▶ [Exercise objective]: Write out the stretch of lines below that begins at the line with "index pip: (920, 204)" and ends at the line with "pinky dip: (1002, 216)", including both, exactly as given and nothing more.

▶ [Input data]:
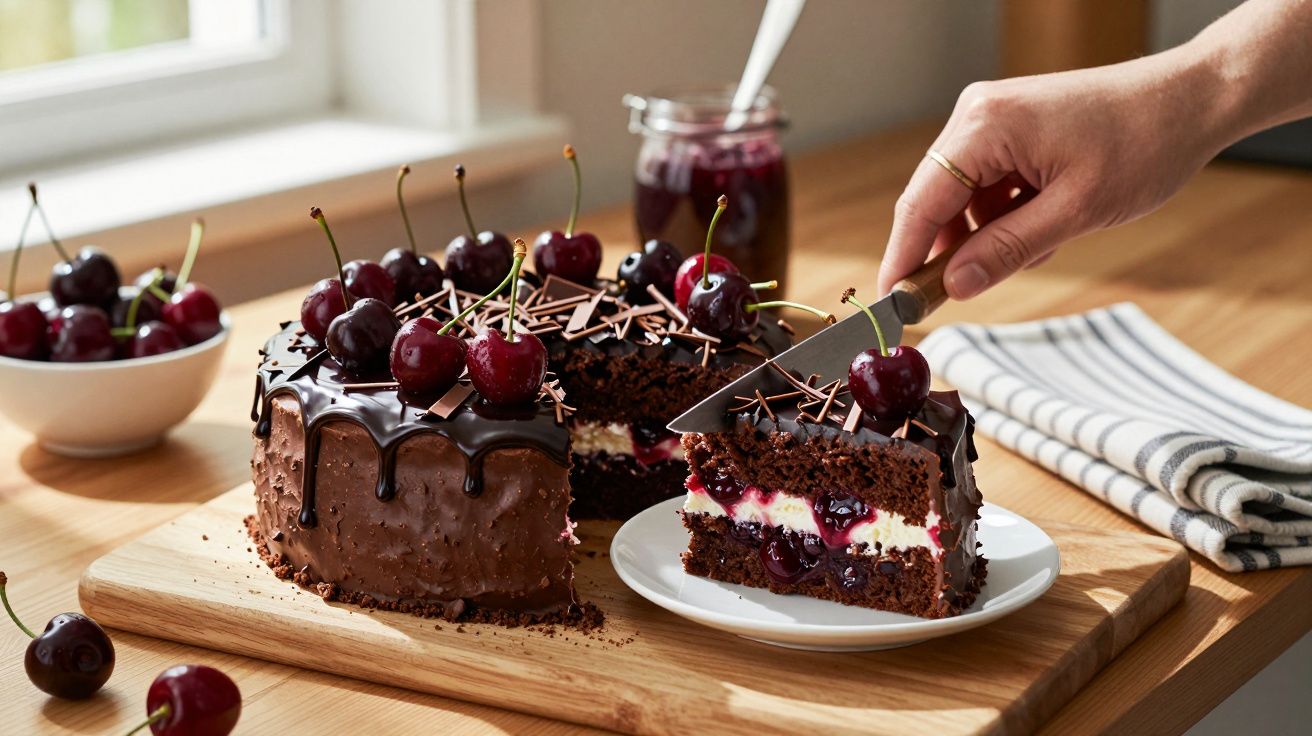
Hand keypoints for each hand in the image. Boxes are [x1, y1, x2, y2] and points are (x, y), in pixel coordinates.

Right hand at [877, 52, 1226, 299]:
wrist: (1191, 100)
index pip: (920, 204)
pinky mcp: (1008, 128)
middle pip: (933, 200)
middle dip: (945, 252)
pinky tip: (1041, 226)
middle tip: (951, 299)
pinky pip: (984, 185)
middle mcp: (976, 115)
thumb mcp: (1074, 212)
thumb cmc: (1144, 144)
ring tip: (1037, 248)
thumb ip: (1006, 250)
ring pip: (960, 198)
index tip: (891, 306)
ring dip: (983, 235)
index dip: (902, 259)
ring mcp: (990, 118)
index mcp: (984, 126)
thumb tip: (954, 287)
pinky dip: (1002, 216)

...

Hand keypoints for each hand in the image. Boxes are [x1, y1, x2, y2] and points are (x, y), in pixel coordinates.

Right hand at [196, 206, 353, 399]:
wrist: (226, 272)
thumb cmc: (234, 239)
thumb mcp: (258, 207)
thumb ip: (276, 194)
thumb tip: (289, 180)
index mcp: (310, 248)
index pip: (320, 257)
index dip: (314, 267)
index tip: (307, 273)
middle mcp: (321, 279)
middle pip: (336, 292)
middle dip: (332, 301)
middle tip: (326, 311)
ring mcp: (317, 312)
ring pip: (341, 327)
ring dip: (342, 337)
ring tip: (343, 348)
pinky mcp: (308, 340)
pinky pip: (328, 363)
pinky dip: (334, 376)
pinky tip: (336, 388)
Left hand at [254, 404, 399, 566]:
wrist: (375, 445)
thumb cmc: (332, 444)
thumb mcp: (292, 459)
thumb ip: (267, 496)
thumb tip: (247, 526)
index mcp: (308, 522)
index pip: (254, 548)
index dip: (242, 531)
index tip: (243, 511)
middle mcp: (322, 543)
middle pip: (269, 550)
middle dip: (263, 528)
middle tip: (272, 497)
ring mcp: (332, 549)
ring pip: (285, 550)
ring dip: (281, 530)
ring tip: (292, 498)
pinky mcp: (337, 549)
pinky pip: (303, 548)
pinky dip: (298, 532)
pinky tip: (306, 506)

▶ [Written solution]:
index pip: (920, 204)
pinky mcp: (1008, 128)
middle pip: (933, 200)
middle dip: (945, 252)
pinky tip: (1041, 226)
middle tip: (951, 299)
pinky pip: (984, 185)
middle mcp: (976, 115)
thumb mcp: (1074, 212)
thumb cmc: (1144, 144)
ring tip: (1037, 248)
thumb ip: (1006, 250)
ring pip: (960, 198)
index tip: (891, 306)
ring dip: (983, 235)
index dip: (902, 259)
ring mcp: (990, 118)
index mcp: (984, 126)
thumb tip: (954, 287)
pinky dip: (1002, 216)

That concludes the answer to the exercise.